_TASK TO CARRY OUT_
State how many lines in the following entries hold the word "both". The reply is that number only.
*** Begin section ***
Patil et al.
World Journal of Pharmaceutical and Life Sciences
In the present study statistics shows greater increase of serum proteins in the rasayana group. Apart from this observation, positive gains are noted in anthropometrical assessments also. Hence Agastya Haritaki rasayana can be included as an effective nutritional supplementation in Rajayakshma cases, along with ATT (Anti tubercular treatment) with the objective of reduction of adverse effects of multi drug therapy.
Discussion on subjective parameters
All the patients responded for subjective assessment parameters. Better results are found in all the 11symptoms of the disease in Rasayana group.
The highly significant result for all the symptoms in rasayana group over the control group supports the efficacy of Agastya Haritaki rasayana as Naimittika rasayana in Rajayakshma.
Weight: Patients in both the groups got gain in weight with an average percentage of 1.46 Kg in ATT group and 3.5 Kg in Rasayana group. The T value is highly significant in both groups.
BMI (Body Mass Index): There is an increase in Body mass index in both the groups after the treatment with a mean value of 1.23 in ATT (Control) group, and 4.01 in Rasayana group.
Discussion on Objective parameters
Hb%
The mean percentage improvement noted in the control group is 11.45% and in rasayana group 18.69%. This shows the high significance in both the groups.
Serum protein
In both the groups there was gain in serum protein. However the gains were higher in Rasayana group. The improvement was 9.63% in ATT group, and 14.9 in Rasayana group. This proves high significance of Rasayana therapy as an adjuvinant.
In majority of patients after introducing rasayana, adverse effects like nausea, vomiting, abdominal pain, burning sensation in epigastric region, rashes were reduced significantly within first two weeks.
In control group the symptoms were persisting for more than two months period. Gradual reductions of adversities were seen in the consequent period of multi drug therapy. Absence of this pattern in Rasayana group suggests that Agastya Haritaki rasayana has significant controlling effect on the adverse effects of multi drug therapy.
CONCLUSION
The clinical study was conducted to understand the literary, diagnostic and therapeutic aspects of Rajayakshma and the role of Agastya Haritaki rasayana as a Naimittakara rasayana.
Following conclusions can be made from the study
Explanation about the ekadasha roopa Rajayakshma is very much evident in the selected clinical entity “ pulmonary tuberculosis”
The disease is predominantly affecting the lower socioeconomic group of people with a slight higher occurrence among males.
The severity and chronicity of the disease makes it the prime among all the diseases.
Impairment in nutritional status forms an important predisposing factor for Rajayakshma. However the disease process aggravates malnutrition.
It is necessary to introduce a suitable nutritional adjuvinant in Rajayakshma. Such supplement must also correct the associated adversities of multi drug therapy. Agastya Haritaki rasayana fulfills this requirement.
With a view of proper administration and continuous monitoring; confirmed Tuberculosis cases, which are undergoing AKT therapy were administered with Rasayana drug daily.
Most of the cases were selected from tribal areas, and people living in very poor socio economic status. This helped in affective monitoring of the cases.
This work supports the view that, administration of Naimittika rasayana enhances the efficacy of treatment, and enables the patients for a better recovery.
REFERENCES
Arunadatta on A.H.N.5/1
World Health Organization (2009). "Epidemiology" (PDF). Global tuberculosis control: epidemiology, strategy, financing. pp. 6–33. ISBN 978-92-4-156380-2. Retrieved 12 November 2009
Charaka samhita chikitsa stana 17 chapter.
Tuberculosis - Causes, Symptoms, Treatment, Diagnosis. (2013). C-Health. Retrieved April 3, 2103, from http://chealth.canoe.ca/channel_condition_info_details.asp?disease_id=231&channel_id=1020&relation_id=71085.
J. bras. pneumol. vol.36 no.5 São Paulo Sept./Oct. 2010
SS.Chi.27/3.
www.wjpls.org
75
*** End section ***
*** Begin section ***
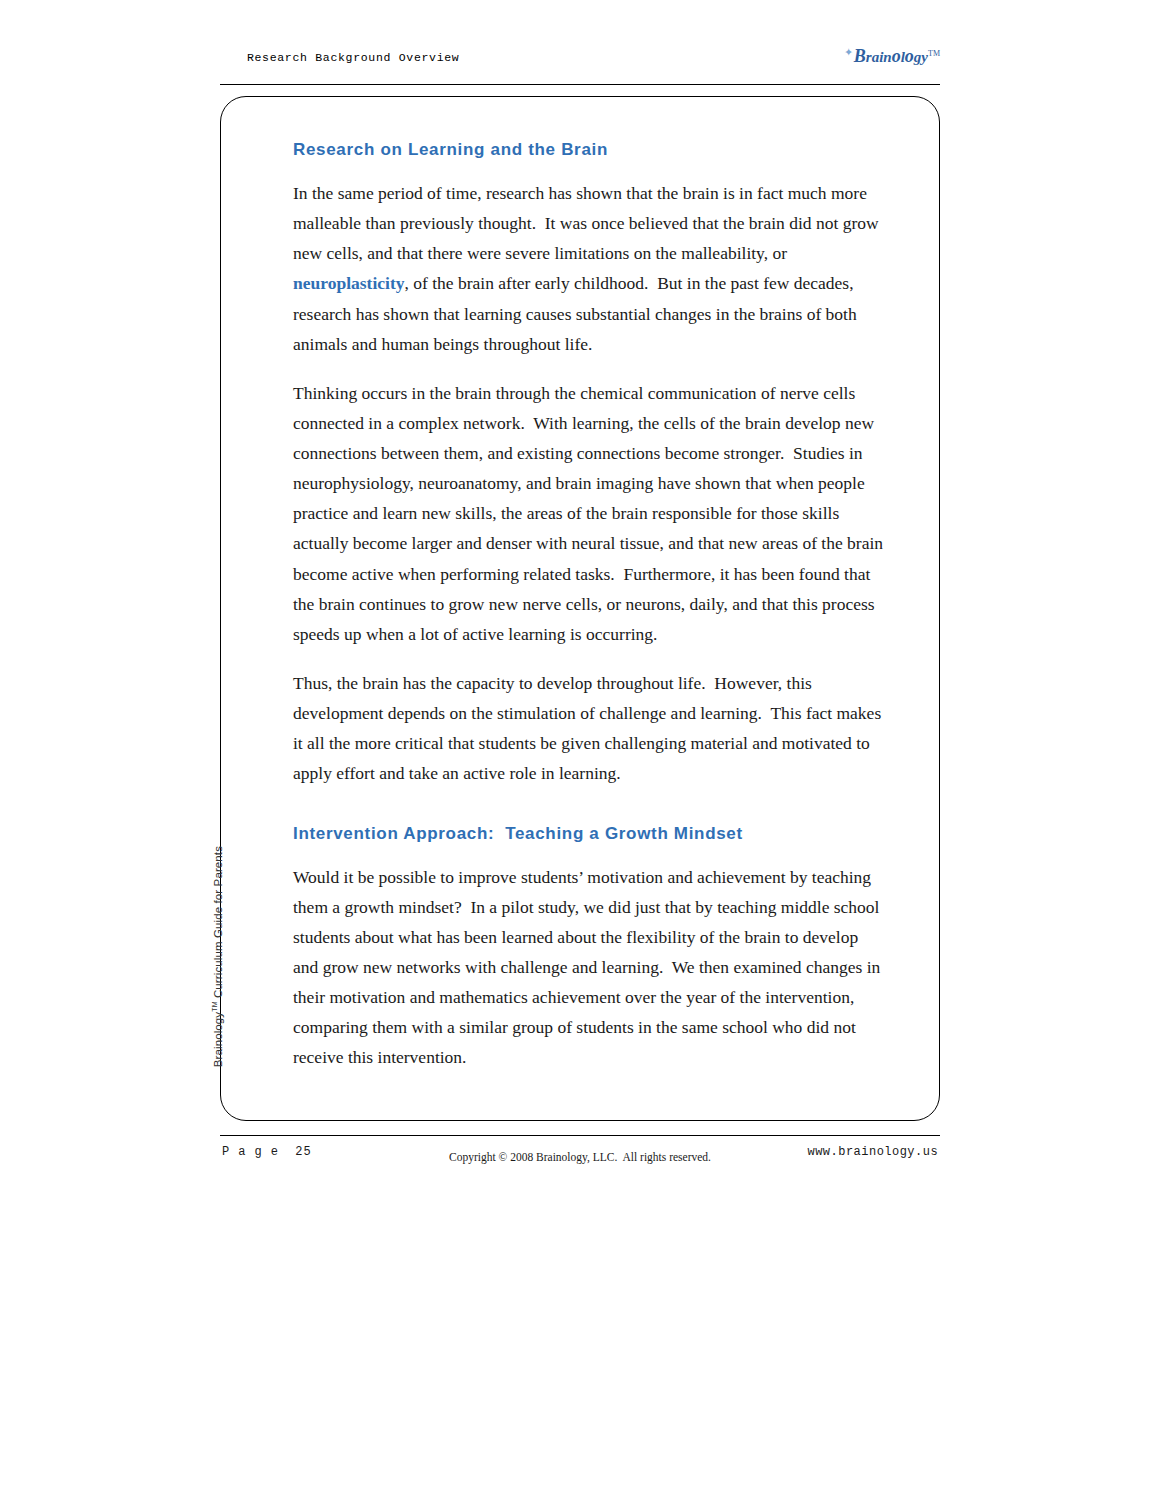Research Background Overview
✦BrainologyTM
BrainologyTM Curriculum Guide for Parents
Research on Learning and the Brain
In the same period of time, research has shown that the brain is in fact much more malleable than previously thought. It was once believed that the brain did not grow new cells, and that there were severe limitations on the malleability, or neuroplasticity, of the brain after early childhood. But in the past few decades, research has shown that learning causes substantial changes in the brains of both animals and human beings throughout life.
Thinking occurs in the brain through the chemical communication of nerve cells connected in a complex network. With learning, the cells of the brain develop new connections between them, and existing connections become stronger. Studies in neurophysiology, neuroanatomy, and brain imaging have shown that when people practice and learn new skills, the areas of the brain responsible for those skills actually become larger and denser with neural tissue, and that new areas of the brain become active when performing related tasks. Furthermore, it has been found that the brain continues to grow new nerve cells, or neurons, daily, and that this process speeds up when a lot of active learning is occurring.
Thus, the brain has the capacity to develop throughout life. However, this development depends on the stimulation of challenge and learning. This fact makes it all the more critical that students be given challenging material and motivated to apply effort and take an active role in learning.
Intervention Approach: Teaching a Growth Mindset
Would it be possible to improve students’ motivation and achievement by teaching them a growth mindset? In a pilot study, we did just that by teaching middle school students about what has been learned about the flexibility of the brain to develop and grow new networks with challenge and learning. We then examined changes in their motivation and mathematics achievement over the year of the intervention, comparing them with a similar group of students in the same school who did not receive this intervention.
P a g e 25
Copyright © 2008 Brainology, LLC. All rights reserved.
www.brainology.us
*** End section ***
*** Begin section ***
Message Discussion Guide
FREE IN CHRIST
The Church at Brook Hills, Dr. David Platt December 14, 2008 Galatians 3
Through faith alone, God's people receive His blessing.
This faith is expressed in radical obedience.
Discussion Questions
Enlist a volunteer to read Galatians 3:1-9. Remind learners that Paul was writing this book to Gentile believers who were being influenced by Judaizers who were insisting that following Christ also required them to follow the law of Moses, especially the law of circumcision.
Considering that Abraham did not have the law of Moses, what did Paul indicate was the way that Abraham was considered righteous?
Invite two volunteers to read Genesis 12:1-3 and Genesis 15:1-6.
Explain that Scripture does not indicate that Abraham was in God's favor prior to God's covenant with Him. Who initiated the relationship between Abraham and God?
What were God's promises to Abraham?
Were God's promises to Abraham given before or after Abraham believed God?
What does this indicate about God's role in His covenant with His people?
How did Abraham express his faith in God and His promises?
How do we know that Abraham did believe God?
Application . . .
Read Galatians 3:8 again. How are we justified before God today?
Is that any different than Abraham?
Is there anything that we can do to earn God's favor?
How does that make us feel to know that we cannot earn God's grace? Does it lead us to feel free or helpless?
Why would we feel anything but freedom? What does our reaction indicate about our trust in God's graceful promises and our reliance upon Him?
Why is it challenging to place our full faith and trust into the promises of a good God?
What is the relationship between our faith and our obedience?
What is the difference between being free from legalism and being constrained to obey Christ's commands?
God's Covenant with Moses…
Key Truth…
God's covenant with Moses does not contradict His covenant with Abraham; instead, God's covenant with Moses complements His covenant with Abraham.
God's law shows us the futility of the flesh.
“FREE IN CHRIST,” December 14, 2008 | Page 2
*** End section ***
_TASK RESPONSE_
5